TASK DETAILS: Reproduce every line of the listing below verbatim, keeping the original order and line breaks.

(Dataset listing)
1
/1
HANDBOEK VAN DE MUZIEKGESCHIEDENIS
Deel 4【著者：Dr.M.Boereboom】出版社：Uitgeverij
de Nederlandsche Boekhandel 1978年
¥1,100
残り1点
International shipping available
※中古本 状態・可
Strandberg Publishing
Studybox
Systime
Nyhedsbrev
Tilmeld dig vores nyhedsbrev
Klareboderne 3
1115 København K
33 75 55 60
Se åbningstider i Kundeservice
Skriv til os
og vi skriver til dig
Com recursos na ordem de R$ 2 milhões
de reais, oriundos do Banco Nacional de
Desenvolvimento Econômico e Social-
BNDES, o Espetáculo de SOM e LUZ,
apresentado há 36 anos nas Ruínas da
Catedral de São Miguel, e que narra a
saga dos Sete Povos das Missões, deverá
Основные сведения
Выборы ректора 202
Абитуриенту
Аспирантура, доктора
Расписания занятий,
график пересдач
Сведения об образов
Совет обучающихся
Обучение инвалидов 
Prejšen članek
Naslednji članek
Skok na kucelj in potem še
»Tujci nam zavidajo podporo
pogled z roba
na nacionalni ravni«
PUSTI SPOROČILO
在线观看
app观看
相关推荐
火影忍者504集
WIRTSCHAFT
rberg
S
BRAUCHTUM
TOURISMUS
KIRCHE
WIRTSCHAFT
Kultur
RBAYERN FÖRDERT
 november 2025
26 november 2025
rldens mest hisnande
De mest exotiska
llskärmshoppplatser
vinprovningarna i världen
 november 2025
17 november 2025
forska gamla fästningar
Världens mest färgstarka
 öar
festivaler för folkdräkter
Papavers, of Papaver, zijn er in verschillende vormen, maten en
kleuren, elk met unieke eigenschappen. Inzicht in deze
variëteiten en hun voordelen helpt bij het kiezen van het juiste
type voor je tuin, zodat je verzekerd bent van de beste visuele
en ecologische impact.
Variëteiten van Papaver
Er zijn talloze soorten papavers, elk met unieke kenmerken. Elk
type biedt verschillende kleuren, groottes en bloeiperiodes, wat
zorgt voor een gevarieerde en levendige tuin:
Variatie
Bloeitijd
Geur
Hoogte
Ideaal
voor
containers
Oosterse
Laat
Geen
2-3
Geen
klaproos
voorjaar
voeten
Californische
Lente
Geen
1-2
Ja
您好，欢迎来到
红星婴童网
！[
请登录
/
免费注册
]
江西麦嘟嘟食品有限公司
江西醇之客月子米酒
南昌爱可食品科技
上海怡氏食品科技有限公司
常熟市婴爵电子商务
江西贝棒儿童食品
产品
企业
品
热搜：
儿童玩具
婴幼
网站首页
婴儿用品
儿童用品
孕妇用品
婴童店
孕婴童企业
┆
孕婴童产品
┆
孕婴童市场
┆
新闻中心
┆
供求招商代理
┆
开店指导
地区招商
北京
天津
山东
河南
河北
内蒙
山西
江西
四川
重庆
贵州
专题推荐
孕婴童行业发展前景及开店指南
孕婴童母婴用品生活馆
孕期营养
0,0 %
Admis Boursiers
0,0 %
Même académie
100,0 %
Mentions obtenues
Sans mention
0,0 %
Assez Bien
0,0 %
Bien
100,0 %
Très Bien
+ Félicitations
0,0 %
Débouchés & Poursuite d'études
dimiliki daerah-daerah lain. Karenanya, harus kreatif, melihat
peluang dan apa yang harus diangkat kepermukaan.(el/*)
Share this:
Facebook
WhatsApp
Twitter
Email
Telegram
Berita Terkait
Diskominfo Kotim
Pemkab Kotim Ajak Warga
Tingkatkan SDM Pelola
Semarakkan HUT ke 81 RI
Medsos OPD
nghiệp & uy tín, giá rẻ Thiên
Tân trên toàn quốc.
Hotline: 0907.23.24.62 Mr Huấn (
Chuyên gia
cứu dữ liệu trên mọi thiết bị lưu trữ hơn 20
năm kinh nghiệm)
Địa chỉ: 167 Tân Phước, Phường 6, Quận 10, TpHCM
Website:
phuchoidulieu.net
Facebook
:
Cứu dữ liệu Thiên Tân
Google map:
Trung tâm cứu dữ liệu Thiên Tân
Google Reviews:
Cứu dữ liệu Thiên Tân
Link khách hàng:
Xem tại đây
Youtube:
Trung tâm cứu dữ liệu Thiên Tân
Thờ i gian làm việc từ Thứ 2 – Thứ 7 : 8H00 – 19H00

OUTPUT:
1
/1
HANDBOEK VAN DE MUZIEKGESCHIEDENIS
Deel 4【著者：Dr.M.Boereboom】出版社：Uitgeverij
de Nederlandsche Boekhandel 1978年
¥1,100
残り1点
International shipping available
※中古本 状態・可
Strandberg Publishing
Studybox
Systime
Nyhedsbrev
Tilmeld dig vores nyhedsbrev
Klareboderne 3
1115 København K
33 75 55 60
Se åbningstider i Kundeservice
Skriv til os
og vi skriver til dig
Com recursos na ordem de R$ 2 milhões
de reais, oriundos do Banco Nacional de
Desenvolvimento Econômico e Social-
BNDES, o Espetáculo de SOM e LUZ,
apresentado há 36 anos nas Ruínas da
Catedral de São Miguel, e que narra a
saga dos Sete Povos das Missões, deverá
Основные сведения
Выборы ректора 202
Абитуриенту
Аспирантура, доктора
Расписания занятий,
график пересдач
Сведения об образов
Совет обучающихся
Обучение инвалидов 
Prejšen članek
Naslednji članek
Skok na kucelj in potem še
»Tujci nam zavidajo podporo
pogled z roba
na nacionalni ravni«
PUSTI SPOROČILO
在线观看
app观看
相关推荐
火影忍者504集
WIRTSCHAFT
rberg
S
BRAUCHTUM
TOURISMUS
KIRCHE
WIRTSCHAFT
Kultur
RBAYERN FÖRDERT
 november 2025
26 november 2025
rldens mest hisnande
De mest exotiska
llskärmshoppplatser
vinprovningarna i världen
 november 2025
17 november 2025
forska gamla fästningar
Världens mest färgstarka
 öar
festivaler för folkdräkter
Papavers, of Papaver, zijn er in verschillende vormen, maten en
kleuren, elk met unieke eigenschappen. Inzicht in deze
variëteiten en hun voordelen helpt bij het kiezen van het juiste
type voor je tuin, zodat je verzekerd bent van de beste visuele
en ecologische impact.
Variëteiten van Papaver
Er zijn talloze soorten papavers, elk met unieke kenmerken. Elk
type biedt verschillende kleuren, groottes en bloeiperiodes, wat
zorgt voor een gevarieerde en levendige tuin:
Variatie
Bloeitijd
Geur
Hoogte
Ideaal
voor
containers
Oosterse
Laat
Geen
2-3
Geen
klaproos
voorjaar
voeten
Californische
Lente
Geen
1-2
Ja
您好，欢迎来到
红星婴童网
！[
请登录
/
免费注册
]
江西麦嘟嘟食品有限公司
江西醇之客月子米酒
南昌爱可食品科技
上海怡氏食品科技有限公司
常熟市婴爵电子商务
江西贝棒儿童食品
产品
企业
品
热搜：
儿童玩具
婴幼
网站首页
婴儿用品
儿童用品
孕妇用品
婴童店
孕婴童企业
┆
孕婴童产品
┆
孕婴童市场
┆
新闻中心
┆
供求招商代理
┆
开店指导
地区招商
北京
天津
山东
河南
河北
内蒙
山西
江西
四川
重庆
贵州
专题推荐
孕婴童行业发展前景及开店指南
孕婴童母婴用品生活馆
孕期营养
0,0 %
Admis Boursiers
0,0 %
Même académie
100,0 %
Mentions obtenues
Sans mention
0,0 %
Assez Bien
0,0 %
Bien
100,0 %
Très Bien
+ Félicitations
0,0 %
Débouchés & Poursuite d'études
dimiliki daerah-daerah lain. Karenanya, harus kreatif, melihat
peluang dan apa yang harus diangkat kepermukaan.(el/*)
Share this:
Facebook
WhatsApp
Twitter
Email
Telegram
Berita Terkait
Diskominfo Kotim
Pemkab Kotim Ajak Warga
Tingkatkan SDM Pelola
Semarakkan HUT ke 81 RI
Medsos OPD
nghiệp & uy tín, giá rẻ Thiên
Tân trên toàn quốc.
Hotline: 0907.23.24.62 Mr Huấn (
Chuyên gia
cứu dữ liệu trên mọi thiết bị lưu trữ hơn 20
năm kinh nghiệm)
Địa chỉ: 167 Tân Phước, Phường 6, Quận 10, TpHCM
Website:
phuchoidulieu.net
Facebook
:
Cứu dữ liệu Thiên Tân
Google map:
Trung tâm cứu dữ liệu Thiên Tân
Google Reviews:
Cứu dữ liệu Thiên Tân
Link khách hàng:
Xem tại đây
Youtube:
Trung tâm cứu dữ liệu Thiên Tân
Thờ i gian làm việc từ Thứ 2 – Thứ 7 : 8H00 – 19H00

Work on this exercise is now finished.